→ **REQUIRED WORK**
Please, without any pictures, set down exactly the part of the listing below that opens with the line containing "(178, 762) none -> [185,946,227,954] source" and closes with the line containing "[60,560,101,568] source ->".

═════ SOURCE INFORMATION

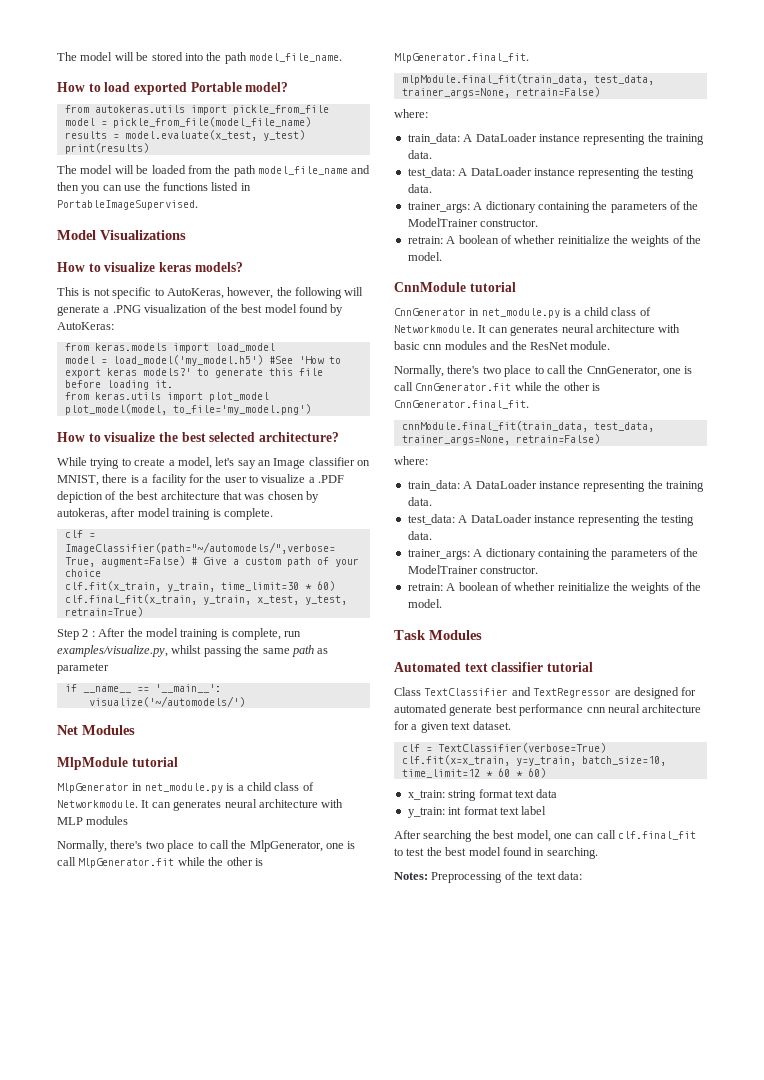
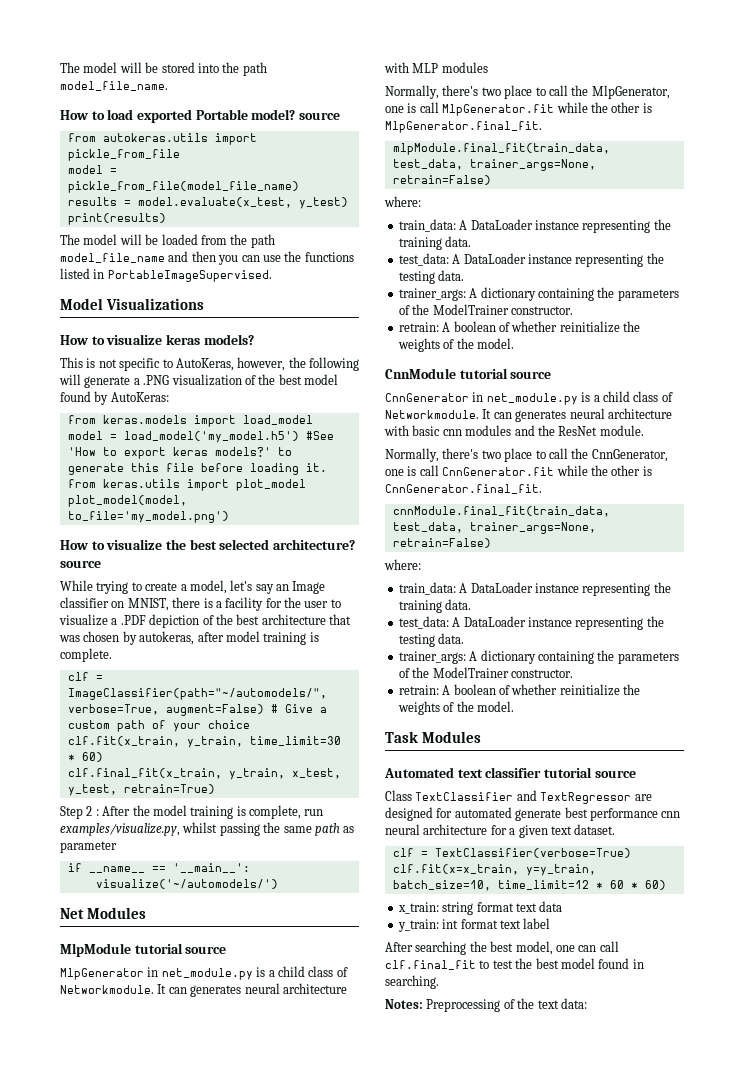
(289, 87) none -> [298,112,340,120] source
(339, 437) none -> [60,560,101,568] source
(178, 762) none -> [185,946,227,954] source
(516, 287) none -> [510,371,552,379] source
(593, 667) none -> [594,770,636,778] source

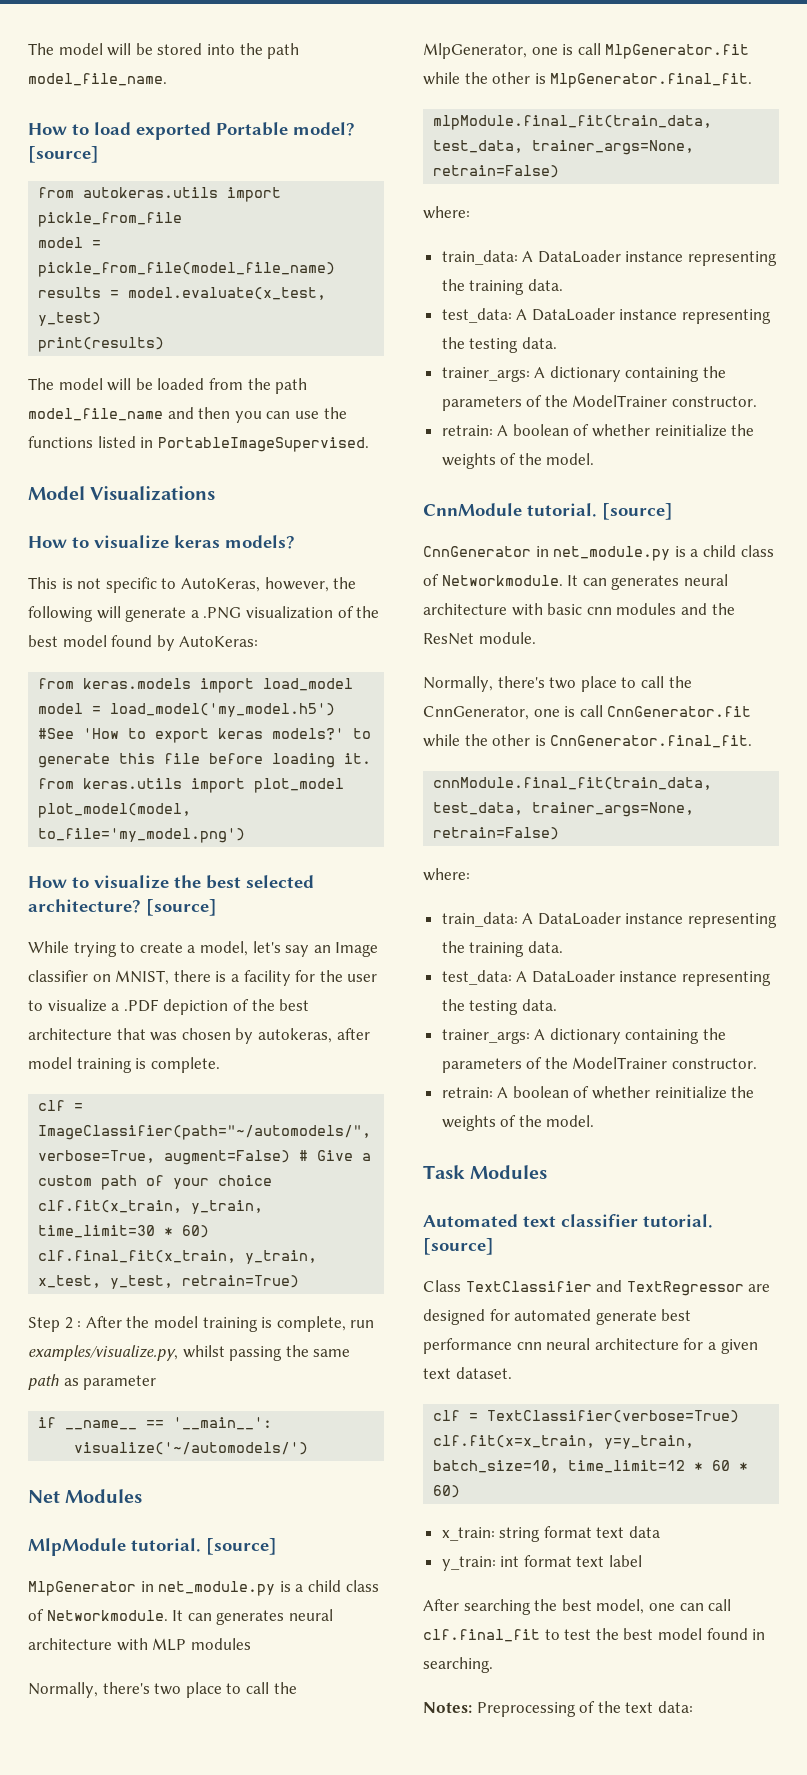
[298,112,340,120] source -> [28,146,99,163] [source]
[60,560,101,568] source -> [146,899,217,916] [source]
[134,943,227,954] tutorial source -> [131,1538,277,1555] tutorial. [source]
[459,368,552,379] tutorial source -> [527,503,673,520] tutorial. [source]
[543,767,636,778] tutorial source -> [643,1214,713,1228] [423,1238,494,1255] tutorial. [source]

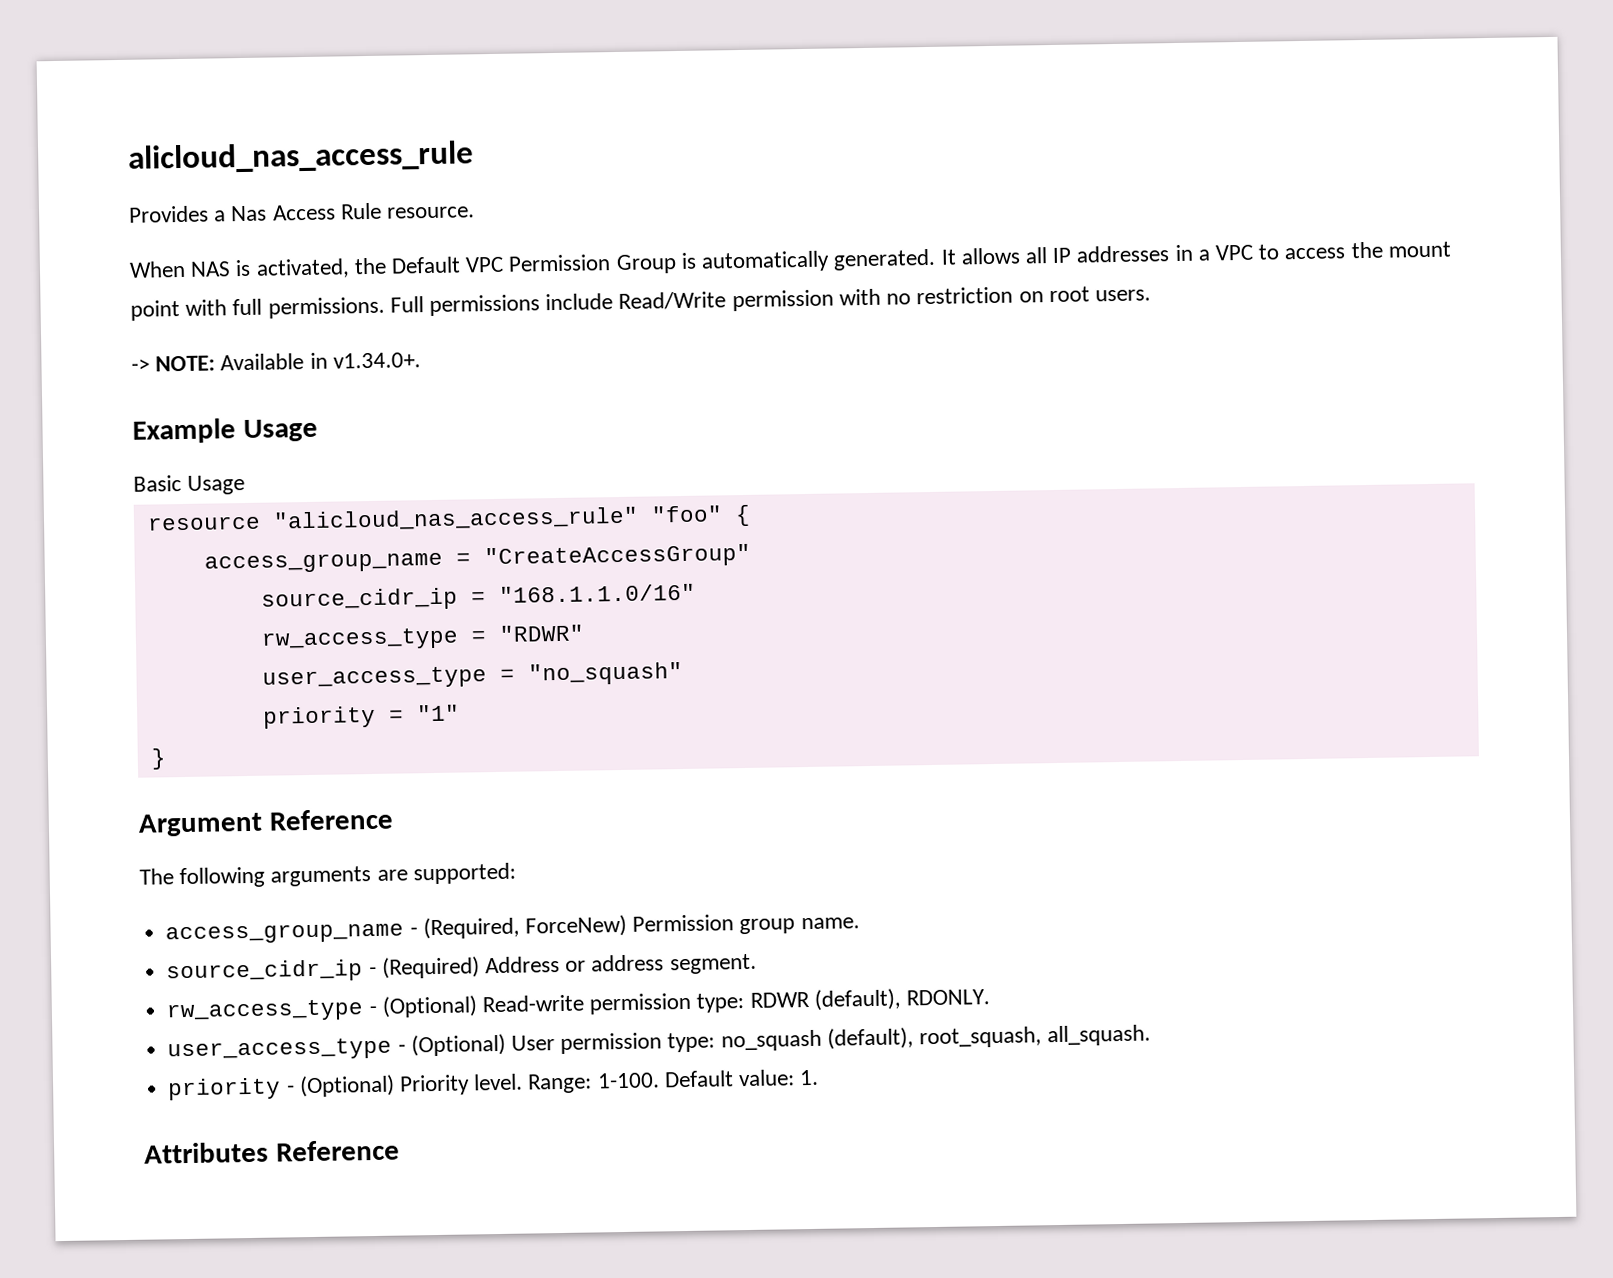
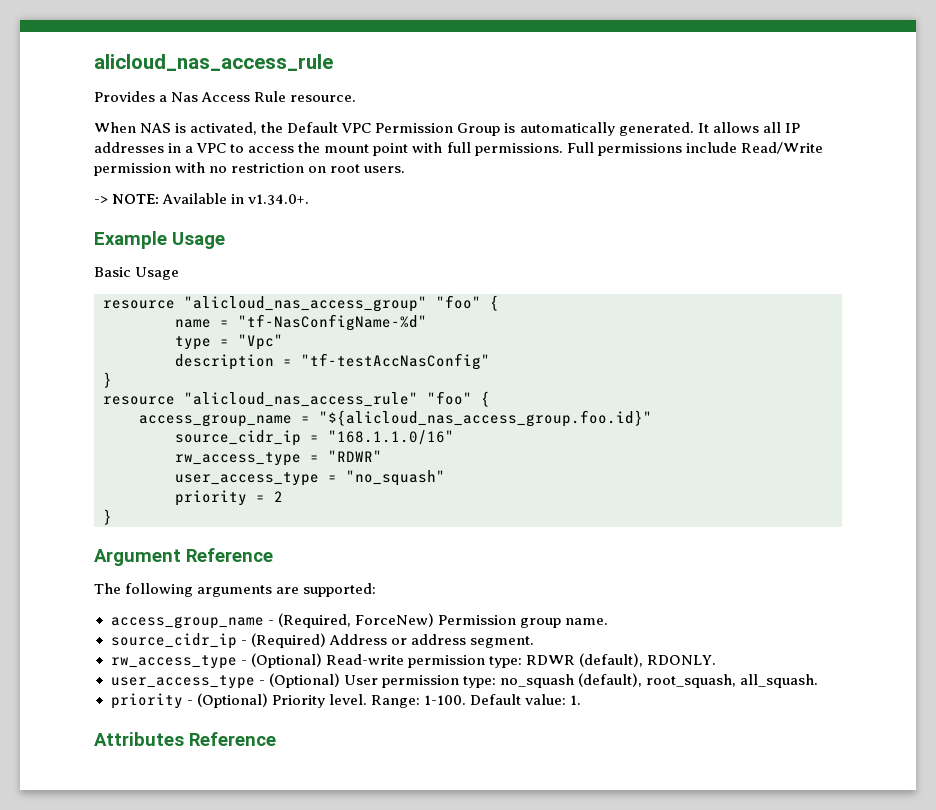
(246, 484) none -> [103,295,499,312] [175,314,427,331] [175,334,283,350] [175,353,490,370] [103,372,112,388] // resource "alicloud_nas_access_group" "foo" { // name = "tf-NasConfigName-%d" // type = "Vpc" // description = "tf-testAccNasConfig" // }
[483,543,751,570] "CreateAccessGroup" -> [319,410,652,427] "${alicloud_nas_access_group.foo.id}"
[416,704,460,722] "1" -> [274,491,283,502] 2

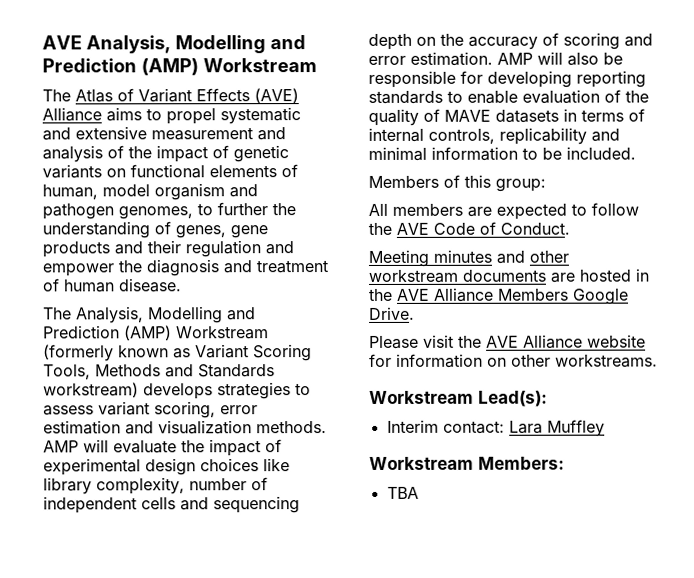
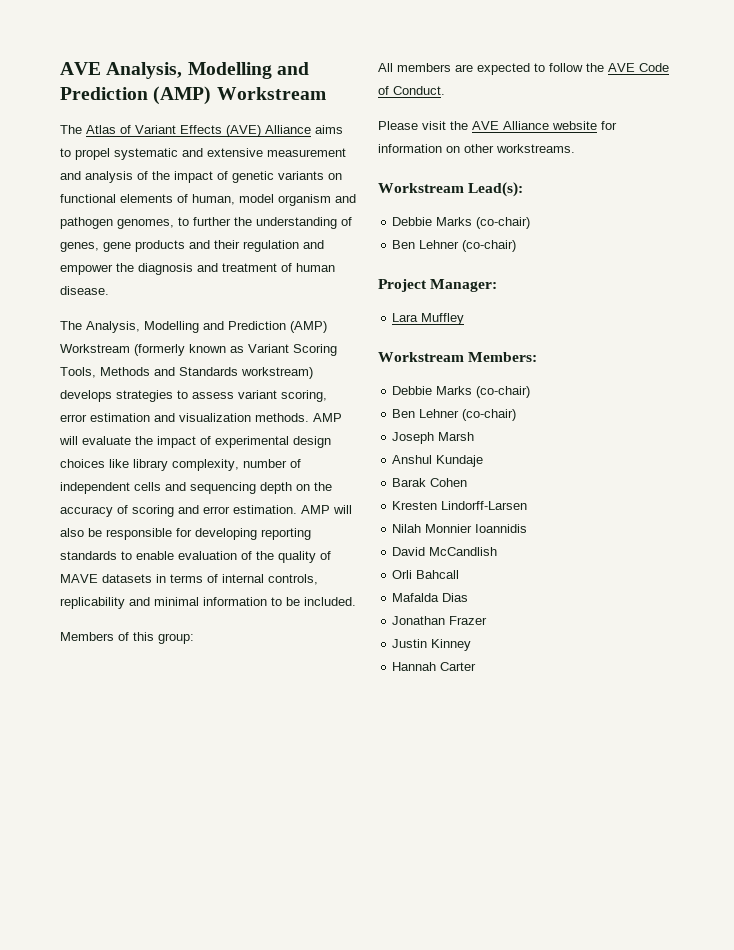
[368,249,569,267] [368,268,649,283] [368,287,629,305] [369,306,415,320] // Meeting minutes and other workstream documents are hosted in the AVE Alliance Members Google Drive. -> (445, 90) none
[386,419,605,437] [369,456,565,470] [386,486,419,499] Interim contact: Lara Muffley // Workstream Members: // TBA -> [392,217,531,229] [392,240,517,252] [378,279,498,292] [392,313,465,325] [378,352,538,362] [392,386,531,398] [392,409,517,421] [392,432,475,444] [392,455,484,467] [392,478,468,487] [392,501,528,510] [392,524,528,533] [392,547,498,556] [392,570,460,579] [392,593,469,602] [392,616,488,625] [392,639,472,651] [392,662,477,671] Debbie Marks (co-chair) // Ben Lehner (co-chair) // Project Manager: // Lara Muffley // Workstream Members: // Debbie Marks (co-chair) // Ben Lehner (co-chair) // Joseph Marsh // Anshul Kundaje // Barak Cohen // Kresten Lindorff-Larsen // Nilah Monnier Ioannidis // David McCandlish // Orli Bahcall // Mafalda Dias // Jonathan Frazer // Justin Kinney // Hannah Carter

══════════

→ **ANSWER FOR THE TASK**
(178, 762) none -> [185,946,227,954] source
(516, 287) none -> [510,371,552,379] source
(593, 667) none -> [594,770,636,778] source

[298,112,340,120] source -> [28,146,99,163] [source]
[60,560,101,568] source -> [146,899,217,916] [source]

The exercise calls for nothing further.